Ich bin der Meinung, daß man freies Wissen nicht einschränken sollte. Jede Einschränkung verhindert Interoperabilität. Wir haben jetzt schon so viele inkompatible freie Lizenzen. Wenn ich etwas für die Allgemeinheit schaffe, dann soll es auch von jedem uneingeschränkt nutzbar sein, deswegen tendiere ich zu Public-Domain bzw. CC0. Wenn das ansonsten weiter denkt, wird es immer mehr Einschränkungen geben. Da gibt es vielleicht jemanden der, verständlicherweise, nicht möchte, daß seine Programme von Neonazis genutzt werden. Ein anderer Entwickler, der in den USA sitzt und generell gegen Moslems ist und sich völlig im Recht sieht, möchte nicht, daß diese seine Programme nutzen. Für einen saudiarabischen Programmierer, sind vielleicht alle westlichen Bürger und Christen die Bösen.

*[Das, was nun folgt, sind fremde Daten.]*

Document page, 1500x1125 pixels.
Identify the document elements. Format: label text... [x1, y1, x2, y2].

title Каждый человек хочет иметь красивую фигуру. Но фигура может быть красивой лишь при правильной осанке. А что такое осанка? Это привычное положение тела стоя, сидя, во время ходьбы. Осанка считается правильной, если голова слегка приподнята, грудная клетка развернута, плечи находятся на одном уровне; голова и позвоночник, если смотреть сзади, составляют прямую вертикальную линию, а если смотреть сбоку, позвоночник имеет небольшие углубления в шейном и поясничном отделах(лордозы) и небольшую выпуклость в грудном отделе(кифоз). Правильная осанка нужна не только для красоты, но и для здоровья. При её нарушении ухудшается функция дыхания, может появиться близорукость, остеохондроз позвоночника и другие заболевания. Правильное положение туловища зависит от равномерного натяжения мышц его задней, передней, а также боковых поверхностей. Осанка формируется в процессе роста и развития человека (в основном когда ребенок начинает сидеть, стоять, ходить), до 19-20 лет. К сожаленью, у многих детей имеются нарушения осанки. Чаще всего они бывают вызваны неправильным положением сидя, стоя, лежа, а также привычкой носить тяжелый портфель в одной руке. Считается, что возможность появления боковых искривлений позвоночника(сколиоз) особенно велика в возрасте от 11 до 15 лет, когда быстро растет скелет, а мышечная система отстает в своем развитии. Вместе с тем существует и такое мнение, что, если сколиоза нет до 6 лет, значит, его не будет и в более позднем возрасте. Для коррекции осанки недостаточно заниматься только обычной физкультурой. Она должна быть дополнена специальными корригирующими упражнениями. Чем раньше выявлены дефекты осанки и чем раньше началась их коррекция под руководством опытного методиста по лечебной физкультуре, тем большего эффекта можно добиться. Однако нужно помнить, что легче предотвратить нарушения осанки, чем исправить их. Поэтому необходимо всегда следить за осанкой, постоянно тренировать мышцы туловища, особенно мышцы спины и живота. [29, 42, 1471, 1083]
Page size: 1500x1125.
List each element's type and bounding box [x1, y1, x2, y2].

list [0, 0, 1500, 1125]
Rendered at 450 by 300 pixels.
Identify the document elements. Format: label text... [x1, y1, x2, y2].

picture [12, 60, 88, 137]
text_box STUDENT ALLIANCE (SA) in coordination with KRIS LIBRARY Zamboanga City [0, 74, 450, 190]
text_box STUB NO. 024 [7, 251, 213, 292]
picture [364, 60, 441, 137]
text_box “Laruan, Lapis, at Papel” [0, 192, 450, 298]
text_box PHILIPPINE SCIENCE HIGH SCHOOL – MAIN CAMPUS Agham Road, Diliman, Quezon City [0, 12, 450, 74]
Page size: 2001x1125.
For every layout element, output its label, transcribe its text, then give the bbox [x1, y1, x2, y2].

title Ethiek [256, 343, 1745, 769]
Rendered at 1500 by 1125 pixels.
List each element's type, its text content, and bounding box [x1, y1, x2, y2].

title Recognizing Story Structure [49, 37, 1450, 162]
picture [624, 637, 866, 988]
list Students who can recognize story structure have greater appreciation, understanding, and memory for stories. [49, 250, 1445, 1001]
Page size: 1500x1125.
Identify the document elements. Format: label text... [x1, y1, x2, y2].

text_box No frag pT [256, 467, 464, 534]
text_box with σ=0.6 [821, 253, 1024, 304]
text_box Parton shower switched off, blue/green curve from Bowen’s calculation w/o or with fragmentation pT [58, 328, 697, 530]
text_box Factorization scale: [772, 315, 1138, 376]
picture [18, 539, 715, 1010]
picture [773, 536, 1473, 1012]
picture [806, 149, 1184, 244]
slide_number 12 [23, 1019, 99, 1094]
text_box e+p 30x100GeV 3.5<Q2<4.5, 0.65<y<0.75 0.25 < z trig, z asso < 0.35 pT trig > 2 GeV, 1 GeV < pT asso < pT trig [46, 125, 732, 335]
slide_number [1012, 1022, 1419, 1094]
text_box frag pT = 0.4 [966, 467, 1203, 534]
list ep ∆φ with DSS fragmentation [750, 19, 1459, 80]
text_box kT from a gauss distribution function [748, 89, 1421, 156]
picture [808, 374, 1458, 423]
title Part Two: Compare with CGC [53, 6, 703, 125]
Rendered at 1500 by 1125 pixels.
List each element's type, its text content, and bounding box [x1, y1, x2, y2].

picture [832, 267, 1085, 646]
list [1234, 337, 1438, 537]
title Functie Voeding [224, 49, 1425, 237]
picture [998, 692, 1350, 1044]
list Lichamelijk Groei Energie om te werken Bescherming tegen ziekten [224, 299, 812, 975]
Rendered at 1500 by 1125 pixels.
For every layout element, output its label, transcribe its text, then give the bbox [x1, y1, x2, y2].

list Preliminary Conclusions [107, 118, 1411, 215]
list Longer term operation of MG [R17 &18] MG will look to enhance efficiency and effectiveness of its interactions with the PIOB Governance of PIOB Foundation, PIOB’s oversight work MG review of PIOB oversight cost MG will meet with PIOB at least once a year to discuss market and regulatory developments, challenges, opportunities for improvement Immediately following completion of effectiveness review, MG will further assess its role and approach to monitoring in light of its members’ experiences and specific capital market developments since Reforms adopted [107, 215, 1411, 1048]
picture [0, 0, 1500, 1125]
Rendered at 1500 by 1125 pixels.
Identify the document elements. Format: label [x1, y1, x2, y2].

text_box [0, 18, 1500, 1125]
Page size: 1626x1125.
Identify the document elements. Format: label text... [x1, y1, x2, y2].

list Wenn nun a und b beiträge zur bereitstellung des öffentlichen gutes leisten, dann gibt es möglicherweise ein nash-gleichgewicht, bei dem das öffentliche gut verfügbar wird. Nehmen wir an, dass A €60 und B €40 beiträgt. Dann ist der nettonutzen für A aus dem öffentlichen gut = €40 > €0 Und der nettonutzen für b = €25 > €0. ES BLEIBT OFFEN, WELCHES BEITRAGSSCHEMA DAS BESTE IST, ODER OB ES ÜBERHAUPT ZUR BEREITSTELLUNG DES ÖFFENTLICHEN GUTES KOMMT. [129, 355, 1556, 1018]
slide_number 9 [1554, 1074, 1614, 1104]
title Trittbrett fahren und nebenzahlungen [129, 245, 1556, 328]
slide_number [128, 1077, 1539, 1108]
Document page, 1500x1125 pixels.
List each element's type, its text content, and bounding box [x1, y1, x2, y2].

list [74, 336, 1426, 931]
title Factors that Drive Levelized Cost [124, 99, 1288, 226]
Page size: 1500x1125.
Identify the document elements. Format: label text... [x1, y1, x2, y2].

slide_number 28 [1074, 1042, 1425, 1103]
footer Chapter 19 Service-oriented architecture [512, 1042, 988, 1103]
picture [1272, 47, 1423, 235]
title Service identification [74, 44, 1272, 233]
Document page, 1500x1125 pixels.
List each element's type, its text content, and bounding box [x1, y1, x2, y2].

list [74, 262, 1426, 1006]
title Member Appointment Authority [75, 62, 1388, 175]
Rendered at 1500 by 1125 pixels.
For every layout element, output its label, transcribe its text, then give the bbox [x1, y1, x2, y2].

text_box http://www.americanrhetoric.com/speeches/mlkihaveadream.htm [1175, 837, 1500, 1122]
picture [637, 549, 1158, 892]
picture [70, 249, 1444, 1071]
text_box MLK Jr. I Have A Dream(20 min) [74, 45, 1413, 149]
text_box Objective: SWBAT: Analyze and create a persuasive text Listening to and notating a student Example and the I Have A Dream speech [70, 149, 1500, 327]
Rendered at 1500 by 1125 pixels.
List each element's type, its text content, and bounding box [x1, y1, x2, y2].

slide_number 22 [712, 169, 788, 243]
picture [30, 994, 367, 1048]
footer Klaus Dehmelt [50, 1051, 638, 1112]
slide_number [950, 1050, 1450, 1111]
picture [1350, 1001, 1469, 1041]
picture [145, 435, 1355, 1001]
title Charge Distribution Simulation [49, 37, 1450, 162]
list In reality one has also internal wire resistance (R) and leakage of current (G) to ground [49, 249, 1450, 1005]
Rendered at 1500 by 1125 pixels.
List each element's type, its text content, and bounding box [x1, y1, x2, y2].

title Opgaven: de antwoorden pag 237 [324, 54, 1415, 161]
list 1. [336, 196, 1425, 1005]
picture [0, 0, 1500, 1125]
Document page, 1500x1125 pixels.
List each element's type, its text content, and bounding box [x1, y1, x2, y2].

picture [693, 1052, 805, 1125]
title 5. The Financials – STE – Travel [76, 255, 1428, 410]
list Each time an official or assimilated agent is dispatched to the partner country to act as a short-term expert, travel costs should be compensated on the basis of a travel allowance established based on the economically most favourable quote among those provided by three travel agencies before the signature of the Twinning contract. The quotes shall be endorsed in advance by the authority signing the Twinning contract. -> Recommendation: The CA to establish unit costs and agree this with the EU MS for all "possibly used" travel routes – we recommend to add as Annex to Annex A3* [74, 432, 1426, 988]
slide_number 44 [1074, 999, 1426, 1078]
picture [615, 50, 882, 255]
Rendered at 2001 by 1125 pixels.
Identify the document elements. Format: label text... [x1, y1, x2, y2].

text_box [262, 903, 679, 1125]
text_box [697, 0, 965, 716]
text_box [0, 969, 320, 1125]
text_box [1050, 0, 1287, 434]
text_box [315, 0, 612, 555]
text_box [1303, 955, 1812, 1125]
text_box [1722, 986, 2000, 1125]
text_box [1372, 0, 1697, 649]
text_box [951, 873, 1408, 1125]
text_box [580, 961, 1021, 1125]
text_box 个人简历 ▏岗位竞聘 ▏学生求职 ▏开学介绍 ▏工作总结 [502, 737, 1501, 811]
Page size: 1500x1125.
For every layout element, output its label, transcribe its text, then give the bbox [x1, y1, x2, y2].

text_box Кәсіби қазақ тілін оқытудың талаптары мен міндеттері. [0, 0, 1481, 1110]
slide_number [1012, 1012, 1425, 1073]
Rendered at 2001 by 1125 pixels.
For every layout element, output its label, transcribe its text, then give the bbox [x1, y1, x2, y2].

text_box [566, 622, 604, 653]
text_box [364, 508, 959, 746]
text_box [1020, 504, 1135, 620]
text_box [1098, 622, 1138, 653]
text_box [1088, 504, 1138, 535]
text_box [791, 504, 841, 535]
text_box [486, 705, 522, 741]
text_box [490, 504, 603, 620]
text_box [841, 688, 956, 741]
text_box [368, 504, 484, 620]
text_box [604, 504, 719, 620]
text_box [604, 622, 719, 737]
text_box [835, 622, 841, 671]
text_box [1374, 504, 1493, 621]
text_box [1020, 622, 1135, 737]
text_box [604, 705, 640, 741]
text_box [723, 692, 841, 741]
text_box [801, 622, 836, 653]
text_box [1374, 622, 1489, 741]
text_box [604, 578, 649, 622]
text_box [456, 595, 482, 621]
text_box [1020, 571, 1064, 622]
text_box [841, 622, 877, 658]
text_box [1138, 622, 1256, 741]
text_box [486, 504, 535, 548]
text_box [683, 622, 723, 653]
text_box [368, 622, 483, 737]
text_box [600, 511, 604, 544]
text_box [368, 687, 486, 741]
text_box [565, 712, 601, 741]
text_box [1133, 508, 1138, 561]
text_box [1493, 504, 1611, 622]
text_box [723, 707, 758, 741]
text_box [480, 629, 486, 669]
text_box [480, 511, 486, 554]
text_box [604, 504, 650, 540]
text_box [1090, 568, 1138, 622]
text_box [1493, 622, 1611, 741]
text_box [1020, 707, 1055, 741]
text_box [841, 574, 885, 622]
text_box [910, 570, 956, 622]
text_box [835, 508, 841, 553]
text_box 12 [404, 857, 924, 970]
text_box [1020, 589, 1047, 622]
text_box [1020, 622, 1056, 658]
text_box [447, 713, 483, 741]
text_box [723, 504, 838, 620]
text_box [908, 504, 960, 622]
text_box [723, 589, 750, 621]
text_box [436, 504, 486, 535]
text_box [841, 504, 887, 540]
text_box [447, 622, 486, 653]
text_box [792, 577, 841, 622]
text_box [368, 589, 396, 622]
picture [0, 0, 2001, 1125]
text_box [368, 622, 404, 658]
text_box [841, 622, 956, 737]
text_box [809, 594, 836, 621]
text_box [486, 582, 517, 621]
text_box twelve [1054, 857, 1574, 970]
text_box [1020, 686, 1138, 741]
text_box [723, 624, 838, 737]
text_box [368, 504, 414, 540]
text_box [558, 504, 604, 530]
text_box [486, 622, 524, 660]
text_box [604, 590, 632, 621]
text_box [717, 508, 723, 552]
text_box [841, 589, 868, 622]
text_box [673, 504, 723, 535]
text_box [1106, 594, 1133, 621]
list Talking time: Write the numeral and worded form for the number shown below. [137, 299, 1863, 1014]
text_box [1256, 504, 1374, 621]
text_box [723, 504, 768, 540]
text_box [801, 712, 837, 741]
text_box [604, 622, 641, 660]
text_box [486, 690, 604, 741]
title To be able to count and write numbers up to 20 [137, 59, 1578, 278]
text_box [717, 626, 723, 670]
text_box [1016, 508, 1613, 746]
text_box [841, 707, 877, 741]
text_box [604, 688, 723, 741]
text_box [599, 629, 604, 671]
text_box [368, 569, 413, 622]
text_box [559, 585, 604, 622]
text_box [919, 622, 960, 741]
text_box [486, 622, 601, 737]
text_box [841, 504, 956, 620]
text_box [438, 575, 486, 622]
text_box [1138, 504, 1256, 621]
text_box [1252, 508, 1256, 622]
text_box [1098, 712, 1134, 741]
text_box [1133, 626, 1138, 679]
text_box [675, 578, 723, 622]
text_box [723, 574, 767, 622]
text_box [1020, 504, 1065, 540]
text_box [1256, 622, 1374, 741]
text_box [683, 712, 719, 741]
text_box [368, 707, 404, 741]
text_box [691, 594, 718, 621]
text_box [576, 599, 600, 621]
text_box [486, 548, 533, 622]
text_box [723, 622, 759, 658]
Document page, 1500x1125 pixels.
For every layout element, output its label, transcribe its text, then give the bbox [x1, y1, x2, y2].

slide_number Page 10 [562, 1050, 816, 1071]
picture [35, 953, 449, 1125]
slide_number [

Man sollte solche Bewertungen aus OSS und anderem freien Wissen (Wikipedia, OpenStreetMap) heraus halten. Wenn die NPD mit OSM und meinen dortigen Eintragungen Anfahrtspläne für ihre Demo macht, gefällt mir das auch nicht. Aber so ist das halt bei OpenSource; es ist frei und ich kann, soll und darf nicht die Nutzung, aus irgendwelchen Gründen verhindern.

Ich mache das solange, wie ich überzeugt, dass die positive Nutzung überwiegt. Man sollte als Entwickler auch kein schlechtes Gewissen haben, nur weil zum Beispiel ein selbst entwickelter Komprimierungsalgorithmus in einer Überwachungssoftware genutzt wird. Solange man nicht direkt die Steuerung von Atomsprengköpfen programmiert, ist doch alles in Ordnung.